Не ко времени, ох не ко времени моя Камчатка, рукопись — снова рукопись, дерзко названная — «Русский флаг». Впрочем, почему дерзко? Те, кто приказал Лесючевскому рассыпать набор, полагают, что это название издевательское, в нем и вызов и холуйство одновременно, холодный иудейский расчет и ползанье на брюхе, подлая ухмылка лицемера и плевок в лицо им, истинным, единственным патриотам. И как им думать иначе, если моя принадлежность России, моя в ней растворенность, единственность ее для меня, не вызывает в них доверия, бесит их как нечто противоестественное. Как им, не выкарабкавшимся из темнот средневековья, духовным уродам, понять человека XX века, живущего на своей земле, на нашей общей земле уже после Герцена, после Чехова, после Ленина и Горького? Как им, напрасно подозреваемым в принадлежности к русской интеллигенции — мол, пишет с грехом пополам книги, значит, интеллигент, — подняться до истинной человечности и высокого национального чувства без коросты шовинизма?

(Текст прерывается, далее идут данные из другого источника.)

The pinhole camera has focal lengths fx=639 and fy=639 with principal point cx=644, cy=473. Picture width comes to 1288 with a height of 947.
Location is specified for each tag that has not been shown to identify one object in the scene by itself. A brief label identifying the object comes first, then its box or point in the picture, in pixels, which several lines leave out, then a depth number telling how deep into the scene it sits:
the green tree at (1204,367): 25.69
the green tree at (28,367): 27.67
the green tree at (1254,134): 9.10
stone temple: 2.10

Если он снова отошлет книгу в набор, а время переломится, приблизится к «социалистическому гетто», не будет ему прощения. Нет, своей волей и властью он роман в набор не сдаст. Его должны заставить сделать это, принудить еще одним постановлением Союза писателей. Он до предела доведет конфликт с директором, с Горбуновым, пусть жалуются на него Фадееву, — Фадеев начинал разгром в январе 1949 года, ему и карты в руки.

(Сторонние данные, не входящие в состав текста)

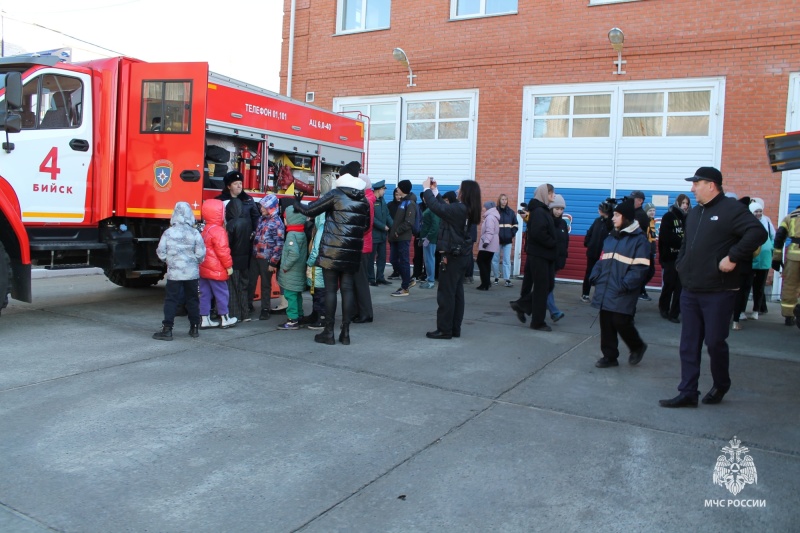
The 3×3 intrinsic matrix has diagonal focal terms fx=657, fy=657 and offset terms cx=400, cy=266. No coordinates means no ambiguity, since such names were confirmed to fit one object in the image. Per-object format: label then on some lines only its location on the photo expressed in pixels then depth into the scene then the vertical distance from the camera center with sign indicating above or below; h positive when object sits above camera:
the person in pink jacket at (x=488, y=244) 12.14 -0.17
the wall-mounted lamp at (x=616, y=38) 12.30 +3.82
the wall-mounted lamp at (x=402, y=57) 14.68 +3.88
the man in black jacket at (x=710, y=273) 4.92 -0.21
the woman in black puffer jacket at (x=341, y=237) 7.00 -0.11
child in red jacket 7.55 -0.47
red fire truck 7.37 +0.77
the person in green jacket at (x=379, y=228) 11.24 +0.01
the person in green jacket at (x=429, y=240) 11.74 -0.15
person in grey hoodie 7.03 -0.43
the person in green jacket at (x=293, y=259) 7.75 -0.41
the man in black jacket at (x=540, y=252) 7.86 -0.17
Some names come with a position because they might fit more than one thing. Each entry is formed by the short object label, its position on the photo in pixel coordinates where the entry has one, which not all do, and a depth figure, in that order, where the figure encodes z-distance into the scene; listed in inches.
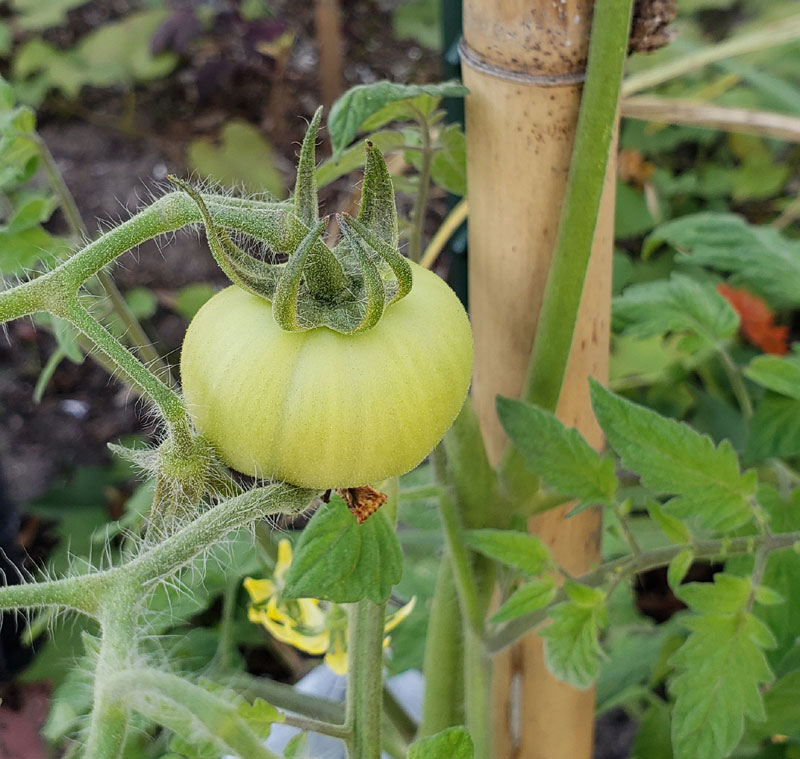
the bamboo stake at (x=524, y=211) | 20.1
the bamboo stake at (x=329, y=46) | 75.6
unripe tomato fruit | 13.8
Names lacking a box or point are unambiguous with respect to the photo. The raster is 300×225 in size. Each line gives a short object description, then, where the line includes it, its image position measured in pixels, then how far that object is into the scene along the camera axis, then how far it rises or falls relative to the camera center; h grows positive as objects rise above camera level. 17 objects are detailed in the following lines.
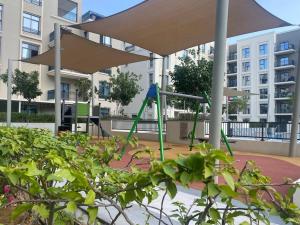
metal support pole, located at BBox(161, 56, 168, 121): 9.84 +1.44
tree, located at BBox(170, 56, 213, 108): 11.33 +1.77
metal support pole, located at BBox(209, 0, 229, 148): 2.54 +0.48
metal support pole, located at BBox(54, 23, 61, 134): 5.86 +0.77
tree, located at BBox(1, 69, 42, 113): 19.06 +2.13
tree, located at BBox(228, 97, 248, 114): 36.74 +1.91
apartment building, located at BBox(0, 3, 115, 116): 21.80 +6.79
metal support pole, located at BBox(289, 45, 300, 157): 6.73 +0.16
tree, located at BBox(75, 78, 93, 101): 23.41 +2.25
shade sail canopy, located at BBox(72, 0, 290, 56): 5.46 +2.30
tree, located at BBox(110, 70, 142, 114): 20.50 +2.06
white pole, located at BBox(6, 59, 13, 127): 8.99 +0.69
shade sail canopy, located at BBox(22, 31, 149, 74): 7.42 +1.94
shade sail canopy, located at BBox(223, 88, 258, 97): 11.64 +1.15
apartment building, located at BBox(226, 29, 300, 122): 42.46 +8.15
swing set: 4.86 +0.36
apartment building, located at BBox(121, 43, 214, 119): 32.80 +5.30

Так и случилось: 30 сентября 1952 года секретариат СП СССР слушал «Заявление А. Борщаговского по вопросу об издании его романа „Русский флаг“».

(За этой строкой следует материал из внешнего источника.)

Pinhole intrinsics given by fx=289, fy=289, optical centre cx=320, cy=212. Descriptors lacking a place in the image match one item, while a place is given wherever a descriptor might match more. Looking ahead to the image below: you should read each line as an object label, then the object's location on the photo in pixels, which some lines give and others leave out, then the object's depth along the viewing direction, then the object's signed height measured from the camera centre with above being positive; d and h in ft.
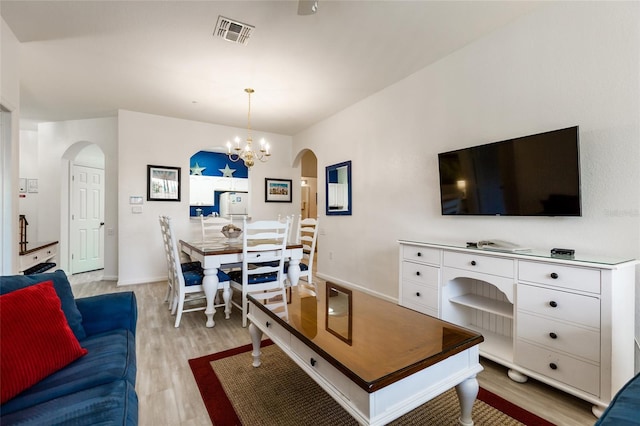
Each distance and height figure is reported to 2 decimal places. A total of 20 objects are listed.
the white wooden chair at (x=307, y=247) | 11.76 -1.56
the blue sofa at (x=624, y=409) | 2.53 -1.83
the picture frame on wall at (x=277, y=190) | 19.02 +1.44
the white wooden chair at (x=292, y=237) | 19.44 -1.72
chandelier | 12.07 +2.58
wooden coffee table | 3.74 -2.11
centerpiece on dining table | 11.62 -0.78
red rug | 5.23 -3.76
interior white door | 17.37 -0.45
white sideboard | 5.24 -2.13
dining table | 9.20 -1.63
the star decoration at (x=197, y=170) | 22.75 +3.32
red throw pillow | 3.67 -1.78
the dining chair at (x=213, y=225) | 14.05 -0.66
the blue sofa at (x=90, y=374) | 3.33 -2.32
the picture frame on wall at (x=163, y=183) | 15.35 +1.57
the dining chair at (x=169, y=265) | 9.88 -2.17
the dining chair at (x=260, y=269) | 9.39 -1.92
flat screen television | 6.59 +0.92
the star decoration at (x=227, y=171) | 23.86 +3.38
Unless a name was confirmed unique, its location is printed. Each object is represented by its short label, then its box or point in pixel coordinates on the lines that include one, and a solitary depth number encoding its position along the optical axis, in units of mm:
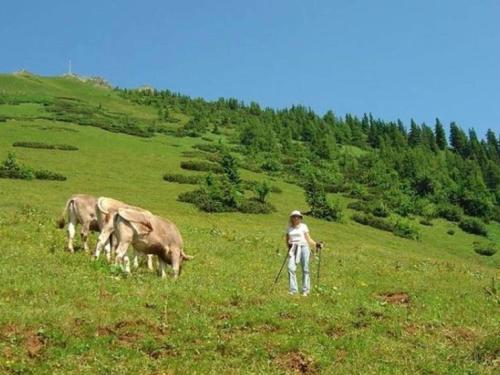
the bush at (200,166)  69875
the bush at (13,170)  51406
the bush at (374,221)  59219
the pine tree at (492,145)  162500
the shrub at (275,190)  65938
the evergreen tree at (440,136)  169850
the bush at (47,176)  52969
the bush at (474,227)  71250
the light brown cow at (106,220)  20936
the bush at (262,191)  57625
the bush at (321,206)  57175
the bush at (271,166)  85162
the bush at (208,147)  89375
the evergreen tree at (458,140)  164625
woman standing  19969
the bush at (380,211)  66750
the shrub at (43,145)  67169
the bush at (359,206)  67000
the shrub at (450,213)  75312
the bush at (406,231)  57562
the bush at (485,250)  57938
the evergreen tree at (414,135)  164000
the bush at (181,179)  61750
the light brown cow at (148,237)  19375
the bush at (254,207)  53188
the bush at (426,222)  68500
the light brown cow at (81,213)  24156
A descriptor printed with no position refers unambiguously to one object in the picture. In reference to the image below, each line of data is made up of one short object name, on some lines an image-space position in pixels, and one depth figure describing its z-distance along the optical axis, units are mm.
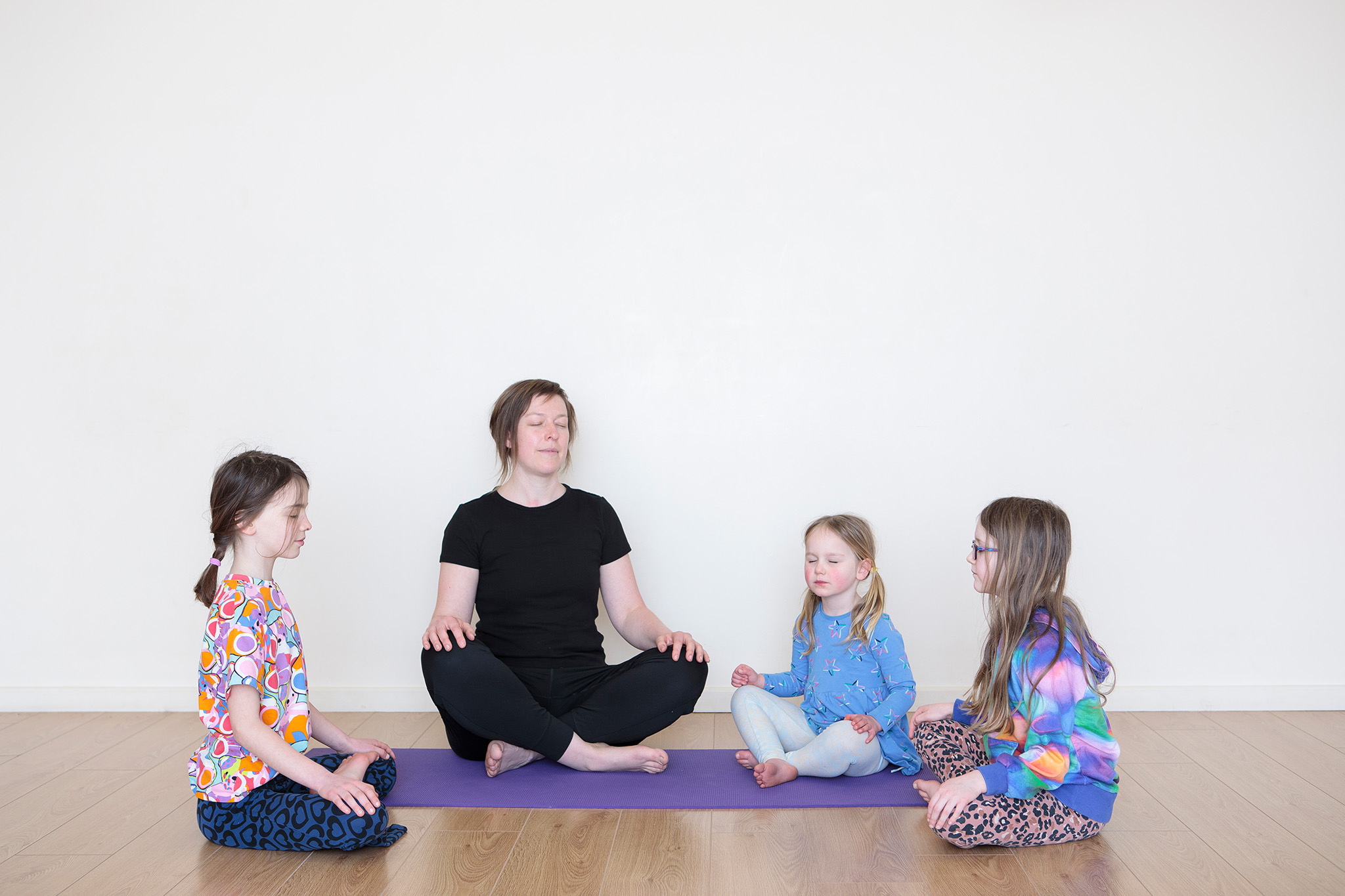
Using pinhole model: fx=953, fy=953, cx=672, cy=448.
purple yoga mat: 2102
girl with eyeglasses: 1852
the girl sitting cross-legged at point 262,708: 1857
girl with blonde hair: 2209
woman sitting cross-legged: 2219
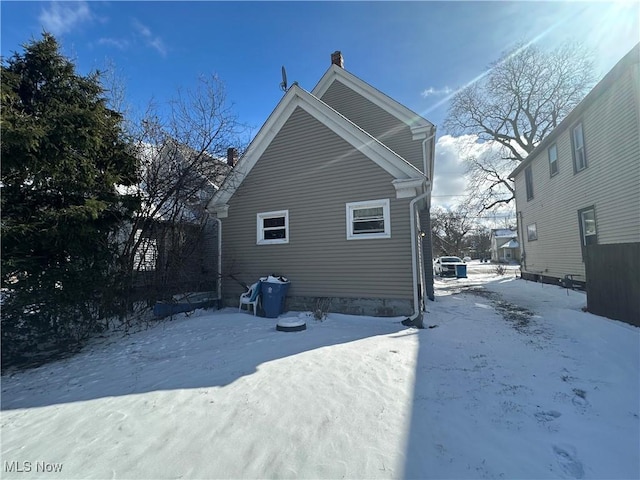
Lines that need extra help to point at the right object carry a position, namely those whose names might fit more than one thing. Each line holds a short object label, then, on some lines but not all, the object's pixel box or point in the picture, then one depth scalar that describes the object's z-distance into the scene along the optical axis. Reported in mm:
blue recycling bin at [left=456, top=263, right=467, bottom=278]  22812
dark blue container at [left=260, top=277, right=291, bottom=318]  8430
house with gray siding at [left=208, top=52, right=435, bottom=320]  7801
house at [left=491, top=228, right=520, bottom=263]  50062
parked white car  23594
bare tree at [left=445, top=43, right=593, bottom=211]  22031
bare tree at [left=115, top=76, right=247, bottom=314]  8383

Лесючевский ухитрился остаться в стороне: он умел стушеваться, выразить вдруг плутоватым лицом грустную, отрешенную озабоченность, подтолкнуть вперед простодушного М. Корнева. И вельможный гнев Фадеева по поводу 60 тысяч рублей, потраченных на рецензирование, ударил по директору. Секретариат постановил: «Принять к сведению заявление М. М. Корнева о том, что книга А. Борщаговского в октябре 1952 года будет сдана в производство».
Пилат и на сей раз умыл руки, он извернулся, отболел, отбюллетенил…
Знай он, как круто взойдет, вспучится в ближайшие месяцы «еврейский вопрос» на дрожжах антисемитизма, он отыскал бы возможность потянуть с рукописью еще полгода-год, попестовать ее в озабоченных руках, в надежде никогда не увидеть ее изданной.